Task goal -
Write the entries below out again exactly; any picture in them stays out.

Layout difference data -

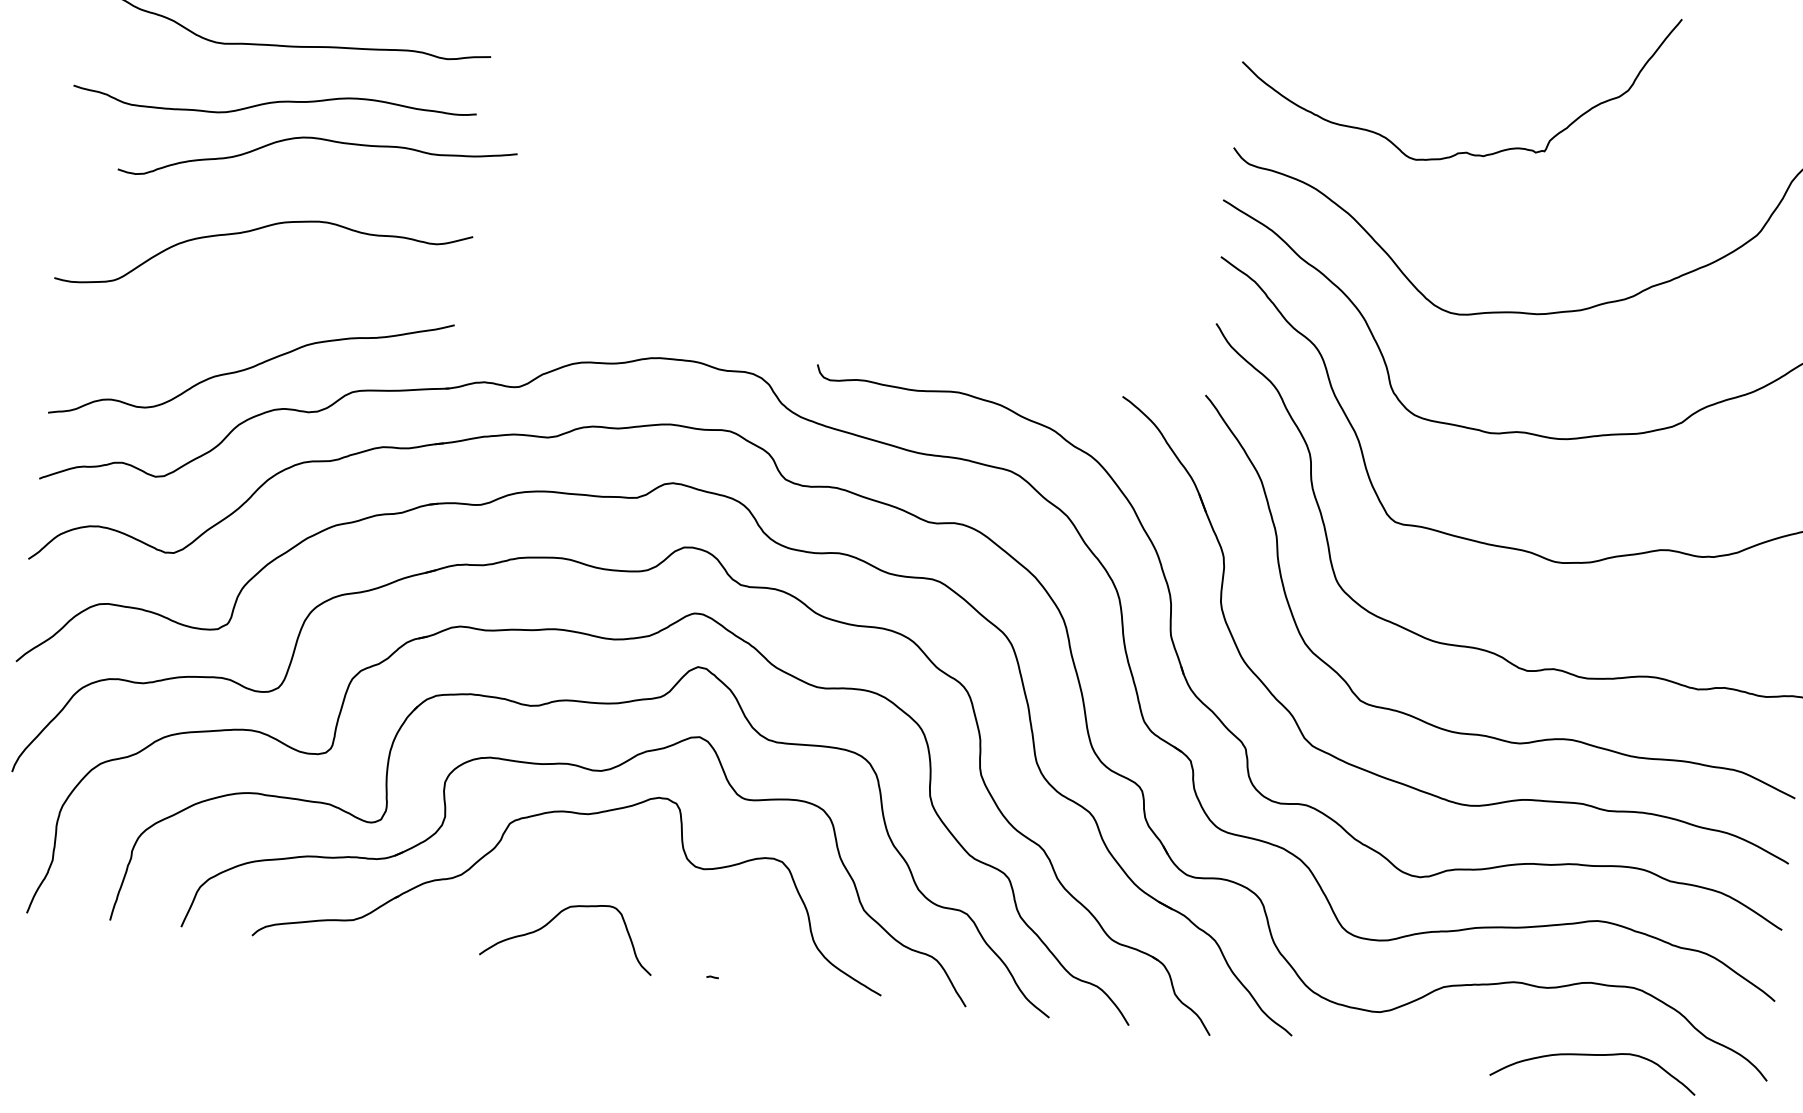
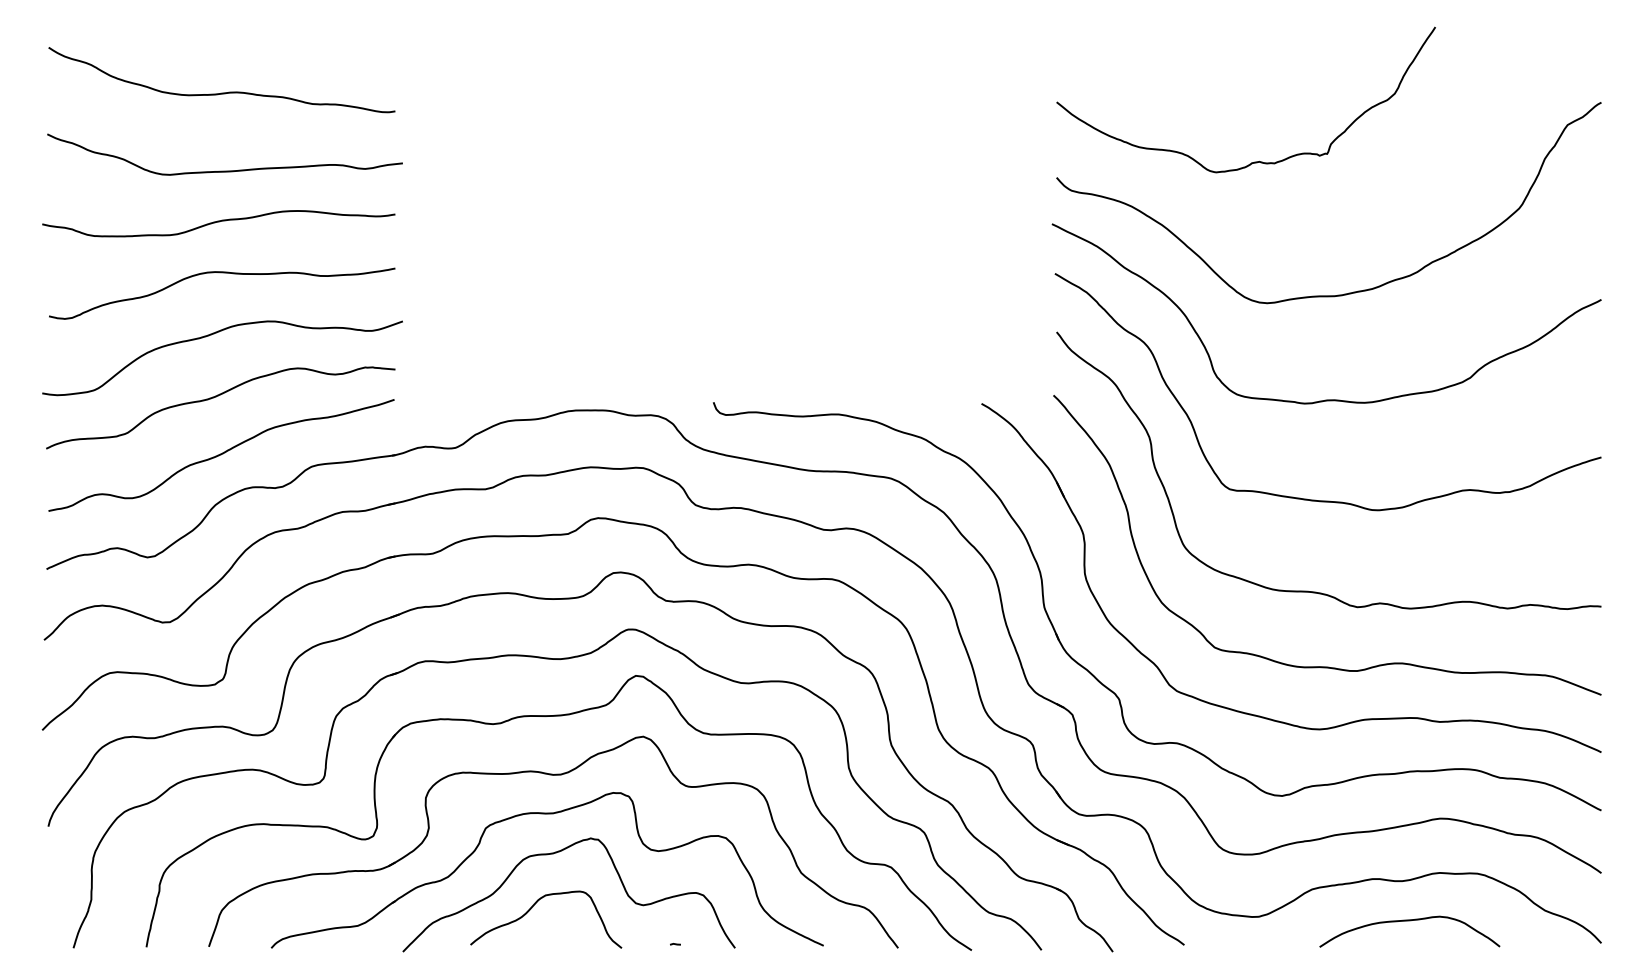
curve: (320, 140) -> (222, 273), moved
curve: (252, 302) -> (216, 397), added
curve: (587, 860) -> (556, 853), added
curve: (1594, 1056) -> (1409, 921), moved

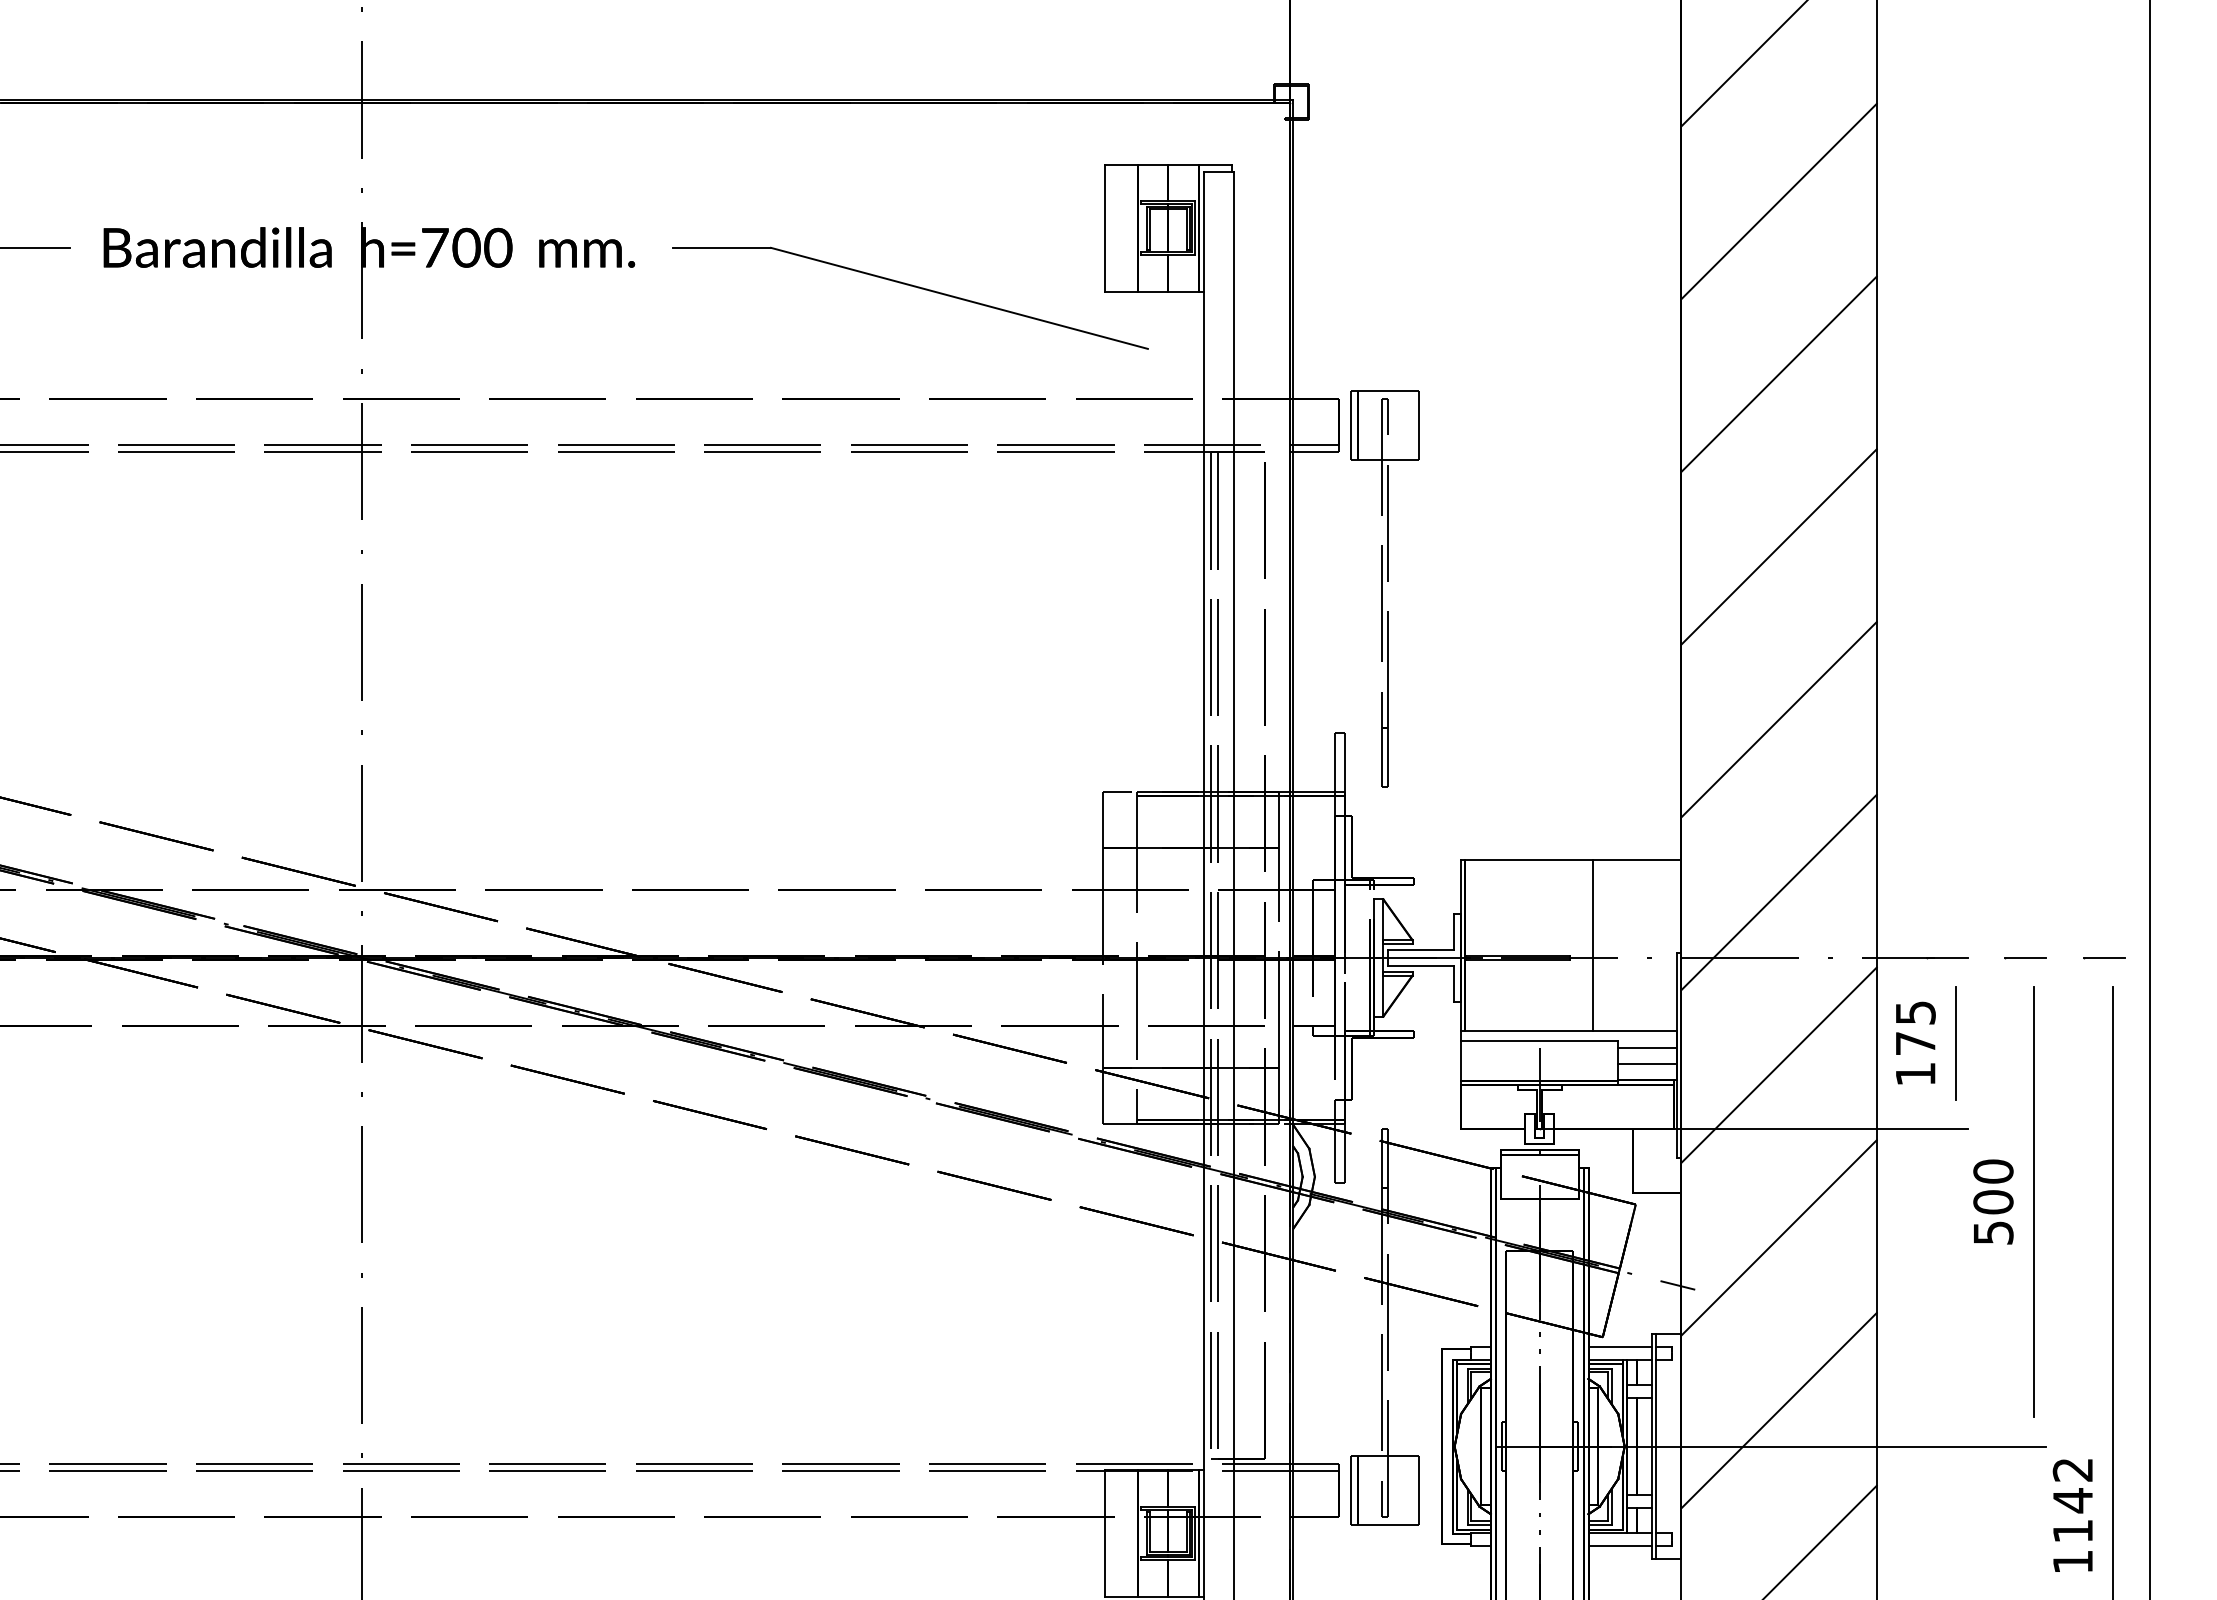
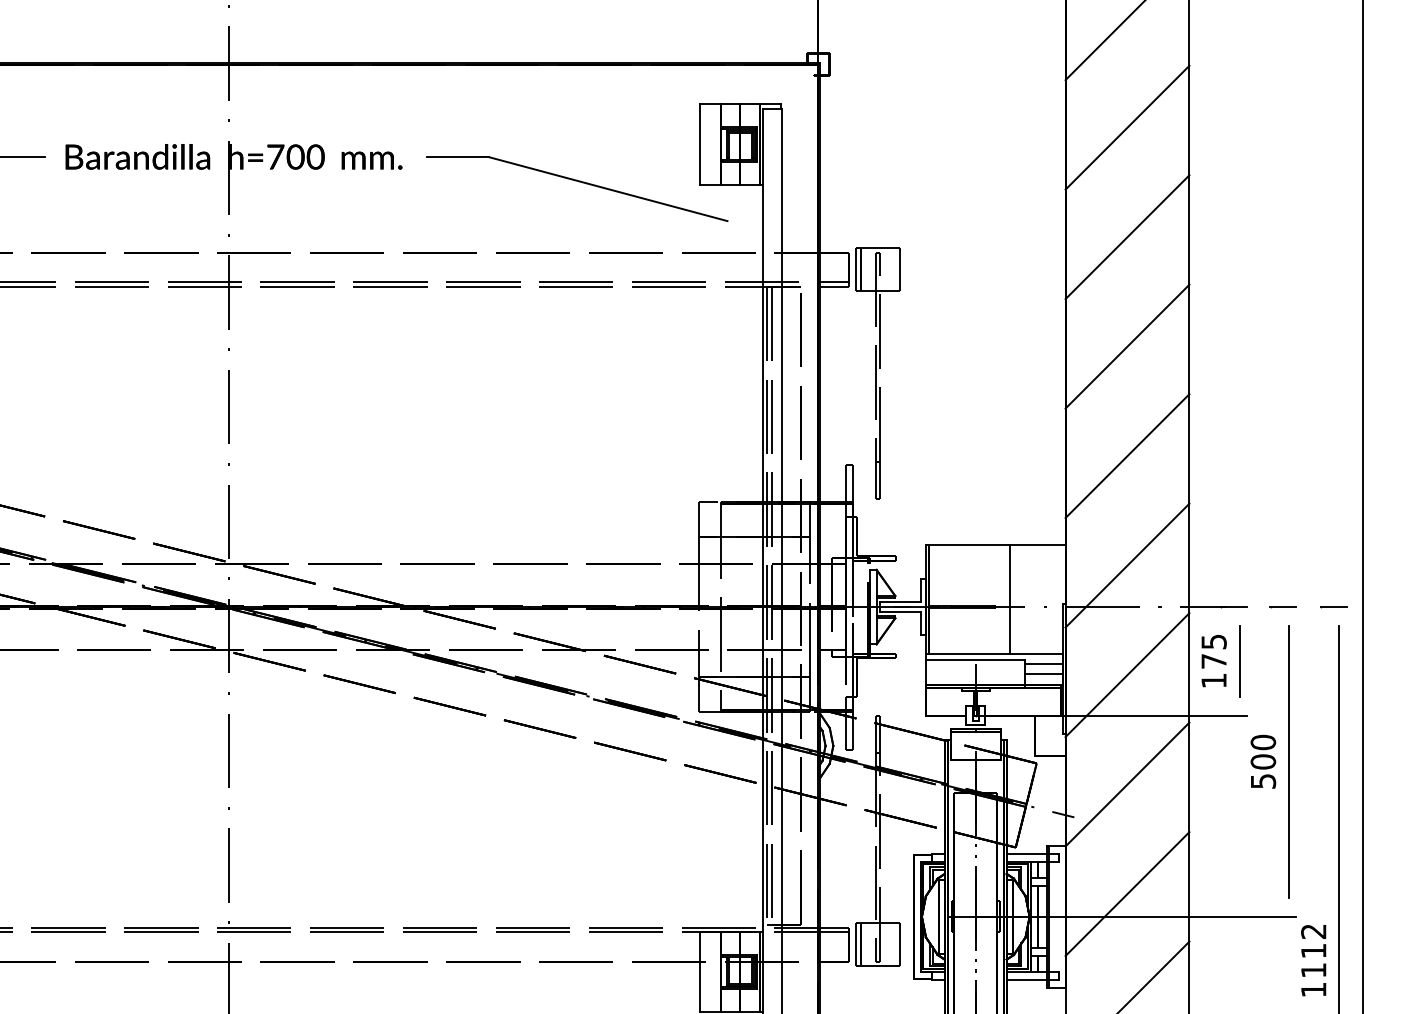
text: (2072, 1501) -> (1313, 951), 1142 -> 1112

Finished exercise -
curve: (320, 140) -> (222, 273), moved
curve: (252, 302) -> (216, 397), added
curve: (587, 860) -> (556, 853), added
curve: (1594, 1056) -> (1409, 921), moved

text: (2072, 1501) -> (1313, 951), 1142 -> 1112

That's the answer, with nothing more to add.